Trial in Court 14: Voir Dire III
The Anonymous Prosecutor did a really nice job in jury selection. Next up: D.
You're probably all wondering what you got yourself into today. There's a tension in this courtroom; I'm going to try my best to explain to you what's going on. There's more to it than just a class B trespass case.
I appreciate AP, the courtroom, the judge, living in a country where we have rights and process.
I didn't come here to address the issues.
The subject here is a class B misdemeanor trespass.
AP is new here, and I had agreed to have case before the judge (objection overruled). I was comfortable with the court system. The court called me a week later... (objection sustained). (State refused to waive jury? WTF, AP?)I'm thankful for each one of you.
My message is that each one of you, we are all loved. We are important to our creator. He is dealing with all of us in a wonderful unique way.
I have 9 years in navy civil engineer corps and 12 years in reserves. I don't hold the judge's army service against him.
Trial in Court 14: Voir Dire II
Anonymous Prosecutor's voir dire cont'd.
Talk about some of the laws:
Burden is on the state, on SM's shoulders and mine.
D does not have to do a darn thing. Not a thing.
One of our most important rights: right to a jury trial.
Let's say I got a traffic ticket for speeding, and am really really mad. I walk over to the deputy and hit him in front of all of you.
Jurors: you should. #7: on YouTube.
Let's talk about YouTube. Fair to say that people who put things on YouTube want to show people what they're doing?
Sometimes. Sometimes things get posted without the people's permission.
If I hit that deputy, I would have the same right to a jury trial as defendant. I might do it because I wanted to have a forum on traffic tickets, but I have the right to my day in court.
Burden = BRD. How would you know 100%?
Burden ? beyond all doubt or beyond a shadow of doubt. Beyond a reasonable doubt.
Higher burden than clear and convincing evidence for taking away child in family court. We don't want burden BRD because we're dealing with a child (WTF, AP?).
Trial in Court 14: Voir Dire I
Jury panel is filing in. 20 people. Mostly white, mostly women (12).
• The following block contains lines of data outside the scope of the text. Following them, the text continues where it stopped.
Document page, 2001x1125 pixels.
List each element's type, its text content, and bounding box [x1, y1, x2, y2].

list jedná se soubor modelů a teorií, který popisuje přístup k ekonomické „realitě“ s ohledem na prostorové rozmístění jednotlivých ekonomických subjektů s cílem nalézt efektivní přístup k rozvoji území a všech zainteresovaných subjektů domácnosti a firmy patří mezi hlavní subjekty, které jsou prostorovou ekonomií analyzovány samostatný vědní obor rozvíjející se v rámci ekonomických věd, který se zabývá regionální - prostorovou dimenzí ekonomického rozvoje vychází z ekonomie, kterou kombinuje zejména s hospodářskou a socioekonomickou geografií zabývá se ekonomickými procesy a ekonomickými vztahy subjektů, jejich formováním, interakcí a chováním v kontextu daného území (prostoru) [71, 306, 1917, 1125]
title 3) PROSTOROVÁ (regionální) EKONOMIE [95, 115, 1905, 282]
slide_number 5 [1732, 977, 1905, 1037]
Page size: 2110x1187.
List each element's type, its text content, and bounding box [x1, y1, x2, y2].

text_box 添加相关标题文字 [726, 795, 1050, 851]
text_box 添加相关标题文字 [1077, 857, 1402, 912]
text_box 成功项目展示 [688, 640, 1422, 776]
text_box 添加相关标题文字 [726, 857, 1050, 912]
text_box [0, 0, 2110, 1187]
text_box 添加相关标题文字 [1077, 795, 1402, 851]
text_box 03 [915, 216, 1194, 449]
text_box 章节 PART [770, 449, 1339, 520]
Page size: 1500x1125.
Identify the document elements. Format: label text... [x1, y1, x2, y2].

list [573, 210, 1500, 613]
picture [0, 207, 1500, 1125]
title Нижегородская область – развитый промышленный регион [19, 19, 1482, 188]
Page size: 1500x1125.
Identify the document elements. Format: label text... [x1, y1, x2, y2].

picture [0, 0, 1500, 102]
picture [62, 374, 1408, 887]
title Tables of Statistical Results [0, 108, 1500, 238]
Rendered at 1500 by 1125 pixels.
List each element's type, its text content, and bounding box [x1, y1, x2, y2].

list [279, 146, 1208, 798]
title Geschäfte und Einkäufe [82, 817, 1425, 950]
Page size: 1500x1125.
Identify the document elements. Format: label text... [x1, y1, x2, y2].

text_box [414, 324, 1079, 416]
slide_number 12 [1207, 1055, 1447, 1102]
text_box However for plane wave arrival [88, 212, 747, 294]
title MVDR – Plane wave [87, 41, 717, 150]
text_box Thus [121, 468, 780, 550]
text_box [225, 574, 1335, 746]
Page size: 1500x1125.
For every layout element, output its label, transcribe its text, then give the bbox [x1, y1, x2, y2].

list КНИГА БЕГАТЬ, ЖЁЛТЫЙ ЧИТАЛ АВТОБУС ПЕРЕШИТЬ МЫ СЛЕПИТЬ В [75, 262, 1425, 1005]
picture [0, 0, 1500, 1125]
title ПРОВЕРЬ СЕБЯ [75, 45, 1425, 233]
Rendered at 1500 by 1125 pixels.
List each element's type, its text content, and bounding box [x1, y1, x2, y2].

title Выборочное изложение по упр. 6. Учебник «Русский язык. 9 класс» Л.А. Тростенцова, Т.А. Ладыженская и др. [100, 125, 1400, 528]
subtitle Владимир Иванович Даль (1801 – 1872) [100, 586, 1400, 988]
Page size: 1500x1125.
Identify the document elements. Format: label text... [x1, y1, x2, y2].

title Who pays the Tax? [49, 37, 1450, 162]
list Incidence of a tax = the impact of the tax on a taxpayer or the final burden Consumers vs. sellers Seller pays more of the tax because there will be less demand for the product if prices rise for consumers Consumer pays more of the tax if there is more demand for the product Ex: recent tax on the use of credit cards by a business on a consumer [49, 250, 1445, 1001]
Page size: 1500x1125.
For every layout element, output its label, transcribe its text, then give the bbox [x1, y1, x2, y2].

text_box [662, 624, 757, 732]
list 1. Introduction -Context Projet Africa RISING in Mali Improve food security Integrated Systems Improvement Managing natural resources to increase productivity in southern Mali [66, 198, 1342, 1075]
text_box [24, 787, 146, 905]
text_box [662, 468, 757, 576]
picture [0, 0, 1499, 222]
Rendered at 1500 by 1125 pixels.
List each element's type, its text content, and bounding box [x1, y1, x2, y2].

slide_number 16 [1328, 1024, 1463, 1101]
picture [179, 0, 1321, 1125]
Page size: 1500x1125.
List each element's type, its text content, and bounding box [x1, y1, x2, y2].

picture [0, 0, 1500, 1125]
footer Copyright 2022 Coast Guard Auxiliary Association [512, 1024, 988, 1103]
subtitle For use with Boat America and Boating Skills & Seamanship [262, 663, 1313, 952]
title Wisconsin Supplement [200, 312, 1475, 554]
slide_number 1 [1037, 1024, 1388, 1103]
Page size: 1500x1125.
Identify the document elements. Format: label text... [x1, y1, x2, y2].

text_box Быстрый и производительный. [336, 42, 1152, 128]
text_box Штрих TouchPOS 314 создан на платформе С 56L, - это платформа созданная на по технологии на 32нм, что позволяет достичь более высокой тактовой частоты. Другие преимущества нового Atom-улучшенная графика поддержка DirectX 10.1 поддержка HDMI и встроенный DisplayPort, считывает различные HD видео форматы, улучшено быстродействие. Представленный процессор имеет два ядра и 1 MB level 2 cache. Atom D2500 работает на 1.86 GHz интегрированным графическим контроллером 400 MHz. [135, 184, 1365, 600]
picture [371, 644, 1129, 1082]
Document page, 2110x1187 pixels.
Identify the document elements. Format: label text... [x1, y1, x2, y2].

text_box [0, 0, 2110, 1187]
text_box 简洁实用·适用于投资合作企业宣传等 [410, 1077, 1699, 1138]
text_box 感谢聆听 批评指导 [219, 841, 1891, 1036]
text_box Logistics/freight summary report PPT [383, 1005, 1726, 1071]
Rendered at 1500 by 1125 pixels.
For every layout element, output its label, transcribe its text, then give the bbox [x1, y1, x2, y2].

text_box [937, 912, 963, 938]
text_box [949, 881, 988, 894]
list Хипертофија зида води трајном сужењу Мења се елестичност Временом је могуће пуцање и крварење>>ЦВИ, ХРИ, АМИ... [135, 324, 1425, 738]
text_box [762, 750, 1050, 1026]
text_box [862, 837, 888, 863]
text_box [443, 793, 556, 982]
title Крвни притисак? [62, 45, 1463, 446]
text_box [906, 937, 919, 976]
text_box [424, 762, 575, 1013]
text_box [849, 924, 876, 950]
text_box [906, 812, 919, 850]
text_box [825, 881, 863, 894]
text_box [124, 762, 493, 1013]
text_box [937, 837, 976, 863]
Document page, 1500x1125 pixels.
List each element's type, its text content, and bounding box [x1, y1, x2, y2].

Judge Mike Fields does the "good morning... good morning" thing. It's stupid when a prosecutor does it, and it's stupid when a judge does it.
The State has the "property of" problem here: State and court will try to apply statutory "ownership" law from theft cases to criminal trespass case. A lawyer would be litigating that; I'm guessing D won't.
D has elected to have the court set punishment in the event. This is a class B misdemeanor. Up to six months in jail, up to $2000 fine.
Everyone on the panel will make the state prove its case BRD. I know this because the judge asked and nobody raised her hand.
Introductions: D, standby counsel Brian Storts (serving at Judge Fields's request), two prosecutors-SM, chief in Court 14, and her anonymous second-chair prosecutor (AP).Judge explains the process, asks if anyone would say anything to get out of jury service. "The second highest calling, after military service, is jury service."
May Be Liveblogging Jury Trial
Jury selection is about to begin in Harris County Criminal Court at Law Number 14. Pro se defendant is charged with criminal trespass at Planned Parenthood. He allegedly entered the building without permission, remained after being told to leave, and blew a shofar.
Defendant, who is not Jewish, is wearing a tallit. A Jewish lawyer-not one of the lawyers on the case-objected, and Judge Fields ruled that Defendant has a First Amendment right to wear the Tallit. Take that, Pat Lykos!
The prosecutor didn't tell his wife he's prosecuting this case, so I won't mention his name.